The rust solana-sdk crate includes functions within ComputeBudgetInstruction to craft instructions for setting the compute unit limit and compute unit price:

let instruction = ComputeBudgetInstruction::set_compute_unit_limit(300_000);
let instruction = ComputeBudgetInstruction::set_compute_unit_price(1);

Javascript #

The @solana/web3.js library includes functions within the ComputeBudgetProgram class to craft instructions for setting the compute unit limit and compute unit price:

const instruction = ComputeBudgetProgram.setComputeUnitLimit({
  units: 300_000,
});
const instruction = ComputeBudgetProgram.setComputeUnitPrice({
  microLamports: 1,
});

Prioritization fee best practices #

Request the minimum compute units #

Transactions should request the minimum amount of compute units required for execution to minimize fees. Also note that fees are not adjusted when the number of requested compute units exceeds the number of compute units actually consumed by an executed transaction.

Get recent prioritization fees #

Prior to sending a transaction to the cluster, you can use the getRecentPrioritizationFees RPC method to get a list of the recent paid prioritization fees within the recent blocks processed by the node.

You could then use this data to estimate an appropriate prioritization fee for your transaction to both (a) better ensure it gets processed by the cluster and (b) minimize the fees paid.

Fee Collection #

Transactions are required to have at least one account which has signed the transaction and is writable. Writable signer accounts are serialized first in the list of transaction accounts and the first of these accounts is always used as the "fee payer".

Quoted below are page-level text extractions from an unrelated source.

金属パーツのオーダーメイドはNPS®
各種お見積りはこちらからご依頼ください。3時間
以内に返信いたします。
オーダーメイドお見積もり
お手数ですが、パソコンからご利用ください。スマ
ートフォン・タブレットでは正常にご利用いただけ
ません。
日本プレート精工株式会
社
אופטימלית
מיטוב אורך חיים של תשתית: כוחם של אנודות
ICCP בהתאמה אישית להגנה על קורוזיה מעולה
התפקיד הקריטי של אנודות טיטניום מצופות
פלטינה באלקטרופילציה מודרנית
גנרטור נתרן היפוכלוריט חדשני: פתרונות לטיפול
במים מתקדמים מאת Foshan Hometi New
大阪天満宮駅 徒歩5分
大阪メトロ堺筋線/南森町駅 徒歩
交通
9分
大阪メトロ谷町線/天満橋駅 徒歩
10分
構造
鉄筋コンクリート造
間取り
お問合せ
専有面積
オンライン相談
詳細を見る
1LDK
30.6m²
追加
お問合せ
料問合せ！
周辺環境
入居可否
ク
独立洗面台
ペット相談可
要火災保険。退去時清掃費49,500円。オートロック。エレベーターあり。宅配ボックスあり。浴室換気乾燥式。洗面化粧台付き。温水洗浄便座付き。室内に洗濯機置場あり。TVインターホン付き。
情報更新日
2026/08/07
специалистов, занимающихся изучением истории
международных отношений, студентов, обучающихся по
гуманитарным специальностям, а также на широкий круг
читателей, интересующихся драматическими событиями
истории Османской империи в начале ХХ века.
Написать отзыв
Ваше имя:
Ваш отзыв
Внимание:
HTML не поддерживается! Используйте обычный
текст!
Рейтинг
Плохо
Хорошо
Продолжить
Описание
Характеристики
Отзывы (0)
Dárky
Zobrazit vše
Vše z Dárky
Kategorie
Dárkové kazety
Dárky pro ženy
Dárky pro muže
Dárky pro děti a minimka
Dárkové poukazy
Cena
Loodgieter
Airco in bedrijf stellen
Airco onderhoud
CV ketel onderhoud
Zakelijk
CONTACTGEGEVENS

Before any transaction instructions are processed, the fee payer account balance will be deducted to pay for transaction fees. If the fee payer balance is not sufficient to cover transaction fees, the transaction will be dropped by the cluster. If the balance was sufficient, the fees will be deducted whether the transaction is processed successfully or not. In fact, if any of the transaction instructions return an error or violate runtime restrictions, all account changes except the transaction fee deduction will be rolled back.

Fee Distribution #

Transaction fees are partially burned and the remaining fees are collected by the validator that produced the block that the corresponding transactions were included in. The transaction fee burn rate was initialized as 50% when inflation rewards were enabled at the beginning of 2021 and has not changed so far. These fees incentivize a validator to process as many transactions as possible during its slots in the leader schedule. Collected fees are deposited in the validator's account (listed in the leader schedule for the current slot) after processing all of the transactions included in a block.